El momento llegó, pero no para volar y a Clara se la llevaron pá La Capital y así dejó atrás ese campo con luz dominado por calieses a la caza de cualquier vestigio del “viejo Horacio” para aplicarle la misma atrocidad que a Martínez Reyna y al profesor Andrecito Perozo.
La Capital tenía aspecto de fotografía de Conrado con sus automóviles escasos envuelta en una aureola blanca y negra, con unos habitantes serios, asustados, vestidos como si fueran a una fiesta de Benny Moré y, con una Escuela de Bellas Artes recién inaugurada, al lado de la Iglesia Las Mercedes, desde donde se bendecía a los alumnos para que no cayeran en la tentación de ser conspiradores.
Allí llegó Clarita luciendo su belleza de reina mulata, la que cautivó a don José Gausachs, que le enseñó todo lo que sabía y hasta lo que desconocía. Rafael Díaz Niese los miraba de reojo con sus propios ojos de pavo cagón, pero no se metió en esa relación normal de maestro y alumno. Sin embargo le recomendó a Hausdorf. Don José solo hablaba catalán pero Clara lo entendía perfectamente cuando el profe le contaba su huida del régimen franquista que fusiló a media España.
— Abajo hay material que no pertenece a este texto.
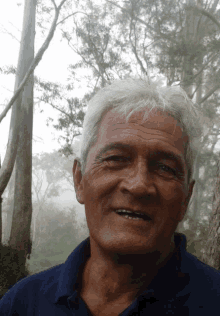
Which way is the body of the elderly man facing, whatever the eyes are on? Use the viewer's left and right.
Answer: facing the viewer

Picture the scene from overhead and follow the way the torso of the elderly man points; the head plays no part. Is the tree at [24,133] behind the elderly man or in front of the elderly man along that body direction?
behind
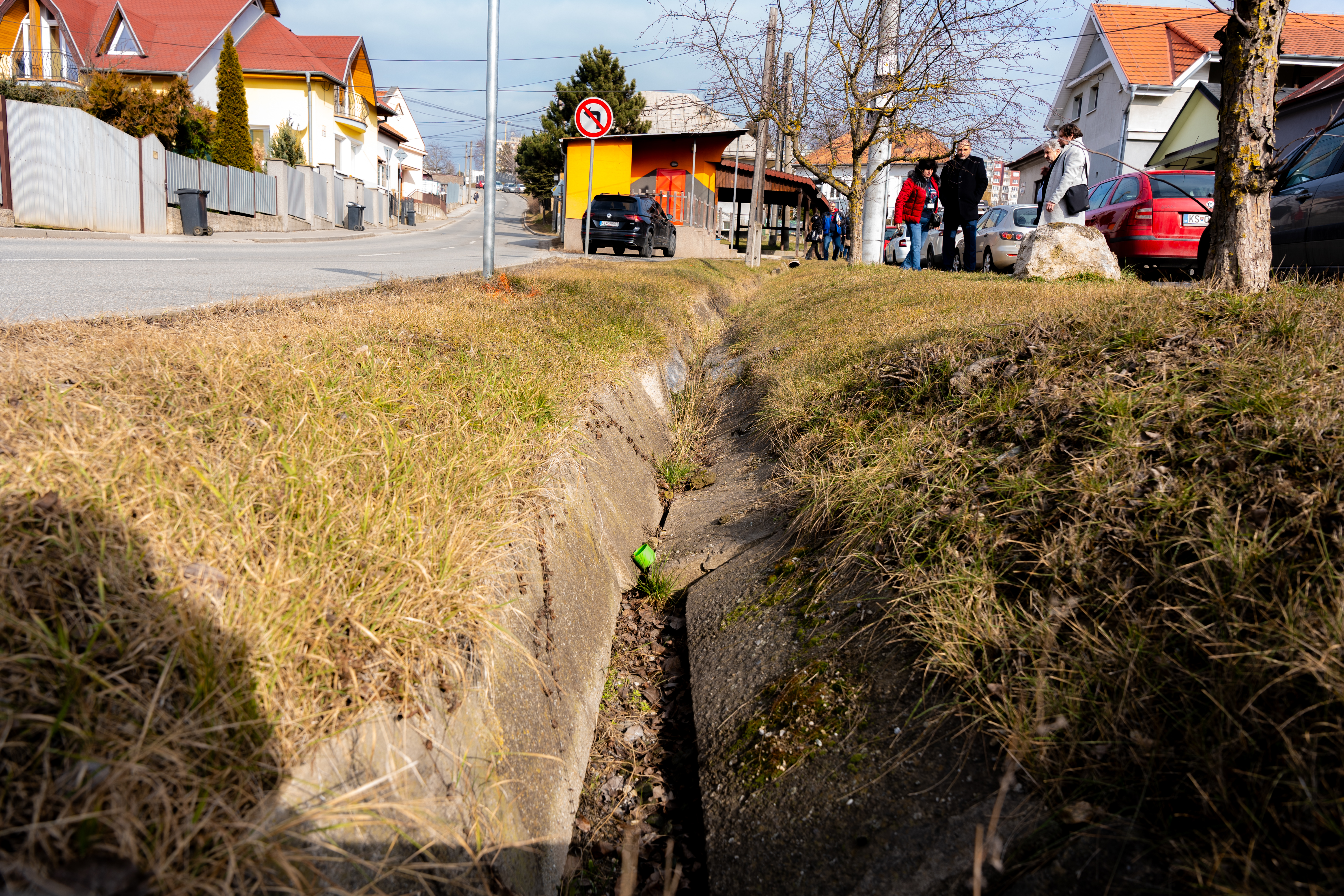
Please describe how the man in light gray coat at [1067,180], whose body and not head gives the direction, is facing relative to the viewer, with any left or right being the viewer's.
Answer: facing to the left of the viewer

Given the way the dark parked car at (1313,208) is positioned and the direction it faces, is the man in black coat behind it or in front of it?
in front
Ciudad Trujillo, que no tenía ni malecón, ni barrios superpoblados, iba practicamente desde Navarijo al muelle y desde el mar a la avenida Mella, salpicada de casuchas que se fueron nucleando y creciendo con la fuga de los campesinos de sus conucos, para formar los barrios imposibles de hoy.
Con su título fechado en 1948 y un ánimo de viajar por los mismos sueños de Brueghel El Viejo y El Joven, por los laberintos de la imaginación de Hieronymus Bosch, corrió desesperada como si fuera una pesadilla y llegó a un bosque encantado que se ampliaba por un lado desde el pincel de Remedios Varo y por el otro desde el de Leonor Carrington.
Clara, en su galería-estudio, nunca mezcló realidad con fantansía porque el arte es un mundo que queda del otro lado y cuyo camino solo conocen los artistas.
Flor de Oro, la de Rubirosa, su prima, la hija de Aminta Ledesma, hermana de su padre Bienvenido, se encaprichó con la pintura de Clara y se asociaron en su galería.
A la caída de Trujillo, Clara se fue a New York donde su inspiración encontró más sosiego para seguir pintando ciguapas con cara de lavadoras de Yoryi y peces del río Yaque. A las ciguapas las fue ahogando una por una, para borrar aquella huella que la seguía en cada tela que pintaba. Un día descubrió que todas las ciguapas se convirtieron en sirenas y que no solo nadaban en el río sino que imitaban al colibrí y revoloteaban de flor en flor. Si no me creen, pregúntenselo a Melany en el Museo de Utesa.
Clara Ledesma entró al túnel final de la vida por una puerta del tiempo que encontró entreabierta en Queen, Jamaica, en el 1999 por donde no se regresa ni reencarnado… solo por las ventanas que fueron sus cuadros.